A abordagem do racismo é sutil na primeira parte do livro. Rodeados por pessoas brancas, Scout e Jem tinham contato apenas com a empregada da casa, Calpurnia. O laço entre os Finch e a família de Calpurnia remete à escravidão, já que eles eram estritamente latifundiários até Atticus Finch e o irmão se decidirem por profissões liberais. A definição de empregada doméstica não abarca todas as funções afetivas e laborais da personagem: assumiu o papel de educação das duas crianças, formando seus caráteres e os disciplinando de acordo com a moral local. Ensinou Scout a ler e escrever com o auxílio da Bíblia, assim como fez com seu filho nos tempos em que nem todos os brancos eram alfabetizados (quanto menos os negros). No entanto, seu espaço na casa era claro: dentro da cozinha ou na área dos fundos.

Os filhos de Atticus Finch começam a sentir o peso da segregação racial quando o pai passa a defender judicialmente Tom Robinson. À medida que saem da zona de conforto da vizinhança e passam a frequentar o centro comercial e a escola, sofrem agressões por serem “amigos de negros”. A palavra racismo não é citada pela autora, mas tampouco se faz necessária quando as diferenças entre os dois grupos extrapolam em desigualdade econômica e de direitos.

Meu principal incômodo com a autora é a exaltação ao caráter de Atticus Finch. É um personagem íntegro, justo e que faz uso da sua profissão para a defesa de um réu que acredita ser inocente. Obviamente há a construção de herói por parte da filha, que é a personagem narradora, mas é preciso ler o livro com algo em mente: seu ato não deve ser elevado ao mais alto grau de altruísmo. Deve ser entendido como uma ação correta para alguém que acredita na igualdade entre negros e brancos. Friso esse aspecto em face à resenha online do livro publicada pelo The Guardian, que frisa excessivamente a importância desse personagem branco. O foco do livro é outro e deve recair sobre a segregação racial.

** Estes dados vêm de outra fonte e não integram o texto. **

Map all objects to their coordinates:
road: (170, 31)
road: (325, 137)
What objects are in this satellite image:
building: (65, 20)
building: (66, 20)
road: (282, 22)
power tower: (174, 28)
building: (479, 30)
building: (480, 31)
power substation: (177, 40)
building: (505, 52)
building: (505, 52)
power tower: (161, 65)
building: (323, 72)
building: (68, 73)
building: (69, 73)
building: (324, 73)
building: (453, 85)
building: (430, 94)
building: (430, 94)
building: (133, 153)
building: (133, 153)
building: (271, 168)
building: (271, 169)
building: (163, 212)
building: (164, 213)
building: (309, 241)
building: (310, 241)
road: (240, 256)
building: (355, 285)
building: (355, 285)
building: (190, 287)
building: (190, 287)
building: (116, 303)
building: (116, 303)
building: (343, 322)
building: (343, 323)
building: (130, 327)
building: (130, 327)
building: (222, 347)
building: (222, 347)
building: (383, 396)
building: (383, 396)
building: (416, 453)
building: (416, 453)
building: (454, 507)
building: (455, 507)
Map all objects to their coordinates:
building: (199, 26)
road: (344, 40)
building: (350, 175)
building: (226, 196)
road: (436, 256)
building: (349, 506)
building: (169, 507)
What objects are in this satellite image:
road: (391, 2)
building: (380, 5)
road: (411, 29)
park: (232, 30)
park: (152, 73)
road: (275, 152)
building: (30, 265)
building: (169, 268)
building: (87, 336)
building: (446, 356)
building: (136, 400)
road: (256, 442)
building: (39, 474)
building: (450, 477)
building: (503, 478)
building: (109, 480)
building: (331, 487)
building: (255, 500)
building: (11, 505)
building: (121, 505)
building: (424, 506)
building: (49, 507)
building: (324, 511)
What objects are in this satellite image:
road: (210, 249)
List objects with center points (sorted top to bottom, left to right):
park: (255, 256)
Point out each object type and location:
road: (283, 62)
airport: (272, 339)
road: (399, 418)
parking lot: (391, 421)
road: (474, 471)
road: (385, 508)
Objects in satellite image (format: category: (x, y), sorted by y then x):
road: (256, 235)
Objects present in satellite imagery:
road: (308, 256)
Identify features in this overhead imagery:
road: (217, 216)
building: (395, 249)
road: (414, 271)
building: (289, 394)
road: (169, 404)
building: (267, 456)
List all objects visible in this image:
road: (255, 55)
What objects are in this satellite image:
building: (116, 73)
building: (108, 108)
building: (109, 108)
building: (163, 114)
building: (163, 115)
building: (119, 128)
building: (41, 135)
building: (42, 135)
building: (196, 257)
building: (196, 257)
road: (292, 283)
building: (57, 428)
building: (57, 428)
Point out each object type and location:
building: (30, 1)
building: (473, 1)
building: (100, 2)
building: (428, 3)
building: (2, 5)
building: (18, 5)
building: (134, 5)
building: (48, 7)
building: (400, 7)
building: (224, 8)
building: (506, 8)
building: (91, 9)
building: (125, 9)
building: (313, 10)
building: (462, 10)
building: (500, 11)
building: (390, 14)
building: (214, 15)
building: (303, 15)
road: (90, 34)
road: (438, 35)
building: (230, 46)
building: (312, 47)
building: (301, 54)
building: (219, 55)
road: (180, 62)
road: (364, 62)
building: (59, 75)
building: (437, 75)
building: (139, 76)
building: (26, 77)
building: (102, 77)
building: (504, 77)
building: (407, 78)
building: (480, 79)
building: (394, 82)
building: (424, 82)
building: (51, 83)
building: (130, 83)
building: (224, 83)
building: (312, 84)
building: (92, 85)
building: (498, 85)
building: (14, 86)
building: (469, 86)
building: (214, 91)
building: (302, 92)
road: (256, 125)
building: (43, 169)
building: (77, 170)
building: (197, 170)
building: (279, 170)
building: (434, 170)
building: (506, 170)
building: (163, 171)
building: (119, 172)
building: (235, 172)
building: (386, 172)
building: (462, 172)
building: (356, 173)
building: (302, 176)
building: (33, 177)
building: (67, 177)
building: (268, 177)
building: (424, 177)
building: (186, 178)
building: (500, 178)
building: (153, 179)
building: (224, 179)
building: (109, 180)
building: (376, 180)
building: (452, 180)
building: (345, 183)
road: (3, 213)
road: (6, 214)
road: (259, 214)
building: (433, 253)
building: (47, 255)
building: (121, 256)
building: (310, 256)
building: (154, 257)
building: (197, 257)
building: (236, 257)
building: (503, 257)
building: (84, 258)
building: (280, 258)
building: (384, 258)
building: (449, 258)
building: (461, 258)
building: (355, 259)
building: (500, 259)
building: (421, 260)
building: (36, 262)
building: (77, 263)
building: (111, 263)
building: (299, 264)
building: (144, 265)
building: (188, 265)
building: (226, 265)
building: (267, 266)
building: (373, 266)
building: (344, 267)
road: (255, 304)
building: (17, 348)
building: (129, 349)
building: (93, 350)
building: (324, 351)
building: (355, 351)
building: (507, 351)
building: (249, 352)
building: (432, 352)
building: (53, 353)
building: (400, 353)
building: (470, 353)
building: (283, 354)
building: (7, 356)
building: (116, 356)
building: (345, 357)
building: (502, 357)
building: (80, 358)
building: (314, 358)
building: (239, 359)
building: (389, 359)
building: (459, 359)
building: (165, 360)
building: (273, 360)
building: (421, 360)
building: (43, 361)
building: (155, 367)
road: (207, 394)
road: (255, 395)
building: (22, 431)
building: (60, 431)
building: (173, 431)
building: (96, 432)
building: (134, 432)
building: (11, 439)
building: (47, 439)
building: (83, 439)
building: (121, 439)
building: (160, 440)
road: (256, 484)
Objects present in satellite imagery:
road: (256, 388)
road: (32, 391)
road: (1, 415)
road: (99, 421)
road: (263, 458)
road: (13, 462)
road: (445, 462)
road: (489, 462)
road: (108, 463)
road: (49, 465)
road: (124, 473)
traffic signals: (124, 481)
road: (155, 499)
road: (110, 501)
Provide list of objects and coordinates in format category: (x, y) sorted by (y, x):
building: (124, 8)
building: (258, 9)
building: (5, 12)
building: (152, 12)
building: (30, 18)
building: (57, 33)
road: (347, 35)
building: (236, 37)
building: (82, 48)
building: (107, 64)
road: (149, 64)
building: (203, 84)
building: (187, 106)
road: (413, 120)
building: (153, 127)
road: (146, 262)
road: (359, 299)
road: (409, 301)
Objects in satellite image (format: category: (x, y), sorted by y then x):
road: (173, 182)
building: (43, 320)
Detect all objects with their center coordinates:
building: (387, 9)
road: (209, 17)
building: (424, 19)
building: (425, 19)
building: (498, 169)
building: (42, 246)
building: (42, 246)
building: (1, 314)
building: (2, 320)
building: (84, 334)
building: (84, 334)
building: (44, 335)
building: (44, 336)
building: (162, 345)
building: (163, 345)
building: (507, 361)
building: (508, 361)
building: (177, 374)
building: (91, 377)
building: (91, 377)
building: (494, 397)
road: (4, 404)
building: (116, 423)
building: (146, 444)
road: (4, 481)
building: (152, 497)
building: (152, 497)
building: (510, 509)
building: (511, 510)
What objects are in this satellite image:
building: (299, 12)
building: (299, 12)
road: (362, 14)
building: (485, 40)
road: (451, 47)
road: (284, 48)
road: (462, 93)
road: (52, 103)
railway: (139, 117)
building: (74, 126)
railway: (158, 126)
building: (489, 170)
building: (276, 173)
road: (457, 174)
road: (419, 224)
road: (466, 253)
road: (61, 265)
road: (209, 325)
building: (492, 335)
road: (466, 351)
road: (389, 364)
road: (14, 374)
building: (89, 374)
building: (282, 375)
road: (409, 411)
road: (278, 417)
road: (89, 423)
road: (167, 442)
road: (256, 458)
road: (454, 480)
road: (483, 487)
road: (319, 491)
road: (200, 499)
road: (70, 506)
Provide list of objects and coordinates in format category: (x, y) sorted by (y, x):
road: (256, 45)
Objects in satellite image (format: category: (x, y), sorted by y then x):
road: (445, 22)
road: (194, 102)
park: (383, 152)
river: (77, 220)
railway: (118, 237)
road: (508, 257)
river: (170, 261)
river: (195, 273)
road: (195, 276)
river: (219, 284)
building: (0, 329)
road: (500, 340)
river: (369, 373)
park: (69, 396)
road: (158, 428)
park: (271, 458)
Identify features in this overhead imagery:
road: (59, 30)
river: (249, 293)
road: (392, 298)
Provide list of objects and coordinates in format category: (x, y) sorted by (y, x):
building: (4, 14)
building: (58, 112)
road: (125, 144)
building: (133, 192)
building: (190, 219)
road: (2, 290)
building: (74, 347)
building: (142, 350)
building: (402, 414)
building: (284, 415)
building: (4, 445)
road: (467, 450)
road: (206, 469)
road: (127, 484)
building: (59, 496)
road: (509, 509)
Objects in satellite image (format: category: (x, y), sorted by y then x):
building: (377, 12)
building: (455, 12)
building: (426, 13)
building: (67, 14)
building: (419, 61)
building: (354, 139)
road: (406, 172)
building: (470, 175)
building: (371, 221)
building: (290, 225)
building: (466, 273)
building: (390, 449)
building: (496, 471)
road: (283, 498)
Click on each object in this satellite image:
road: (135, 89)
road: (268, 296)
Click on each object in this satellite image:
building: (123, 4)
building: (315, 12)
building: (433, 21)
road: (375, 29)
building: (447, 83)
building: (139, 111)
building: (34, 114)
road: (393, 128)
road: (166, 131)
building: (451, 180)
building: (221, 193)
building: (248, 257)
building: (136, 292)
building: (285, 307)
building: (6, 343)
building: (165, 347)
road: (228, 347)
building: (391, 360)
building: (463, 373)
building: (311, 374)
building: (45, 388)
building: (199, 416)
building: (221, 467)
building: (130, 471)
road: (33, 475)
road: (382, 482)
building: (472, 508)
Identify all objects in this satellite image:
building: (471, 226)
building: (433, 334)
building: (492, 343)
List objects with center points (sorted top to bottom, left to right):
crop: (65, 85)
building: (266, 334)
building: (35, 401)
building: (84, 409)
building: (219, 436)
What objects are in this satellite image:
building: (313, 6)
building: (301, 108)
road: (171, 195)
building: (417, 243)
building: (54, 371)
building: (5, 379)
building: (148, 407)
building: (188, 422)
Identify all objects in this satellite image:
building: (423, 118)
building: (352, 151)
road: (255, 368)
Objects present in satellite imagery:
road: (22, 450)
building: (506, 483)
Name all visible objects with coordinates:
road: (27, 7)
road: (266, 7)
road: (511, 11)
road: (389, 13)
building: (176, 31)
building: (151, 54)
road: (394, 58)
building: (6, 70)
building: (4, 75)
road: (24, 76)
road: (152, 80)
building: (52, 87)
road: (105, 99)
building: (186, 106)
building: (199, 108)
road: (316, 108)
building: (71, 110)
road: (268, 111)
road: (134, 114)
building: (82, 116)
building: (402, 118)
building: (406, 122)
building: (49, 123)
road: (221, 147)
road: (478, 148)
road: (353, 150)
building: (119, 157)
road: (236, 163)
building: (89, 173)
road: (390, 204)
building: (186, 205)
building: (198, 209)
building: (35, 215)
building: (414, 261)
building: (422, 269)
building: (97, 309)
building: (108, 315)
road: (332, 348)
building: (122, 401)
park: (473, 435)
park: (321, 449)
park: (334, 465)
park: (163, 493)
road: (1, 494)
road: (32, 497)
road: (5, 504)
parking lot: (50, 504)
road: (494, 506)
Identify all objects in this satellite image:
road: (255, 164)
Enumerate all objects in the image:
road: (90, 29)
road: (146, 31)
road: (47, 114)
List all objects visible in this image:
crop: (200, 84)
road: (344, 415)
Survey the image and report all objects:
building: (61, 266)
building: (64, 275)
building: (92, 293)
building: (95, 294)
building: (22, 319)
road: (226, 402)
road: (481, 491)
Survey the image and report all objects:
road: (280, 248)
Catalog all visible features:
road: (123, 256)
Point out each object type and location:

Muitos leitores perceberão que a capacidade de abordagem da autora sobre racismo é limitada pelo seu lugar de fala: é uma mulher branca que não esteve envolvida com os movimentos sociais de reivindicação de direitos. Essa posição lhe é inerente, mas não a impediu de abordar o tema de maneira delicada dentro de uma excelente narrativa que certamente abalou a cultura racista norte-americana.

  1. Margaret Michell, por exemplo, autora de …E o vento levou, também integra o grupo de grandes escritores de um livro só.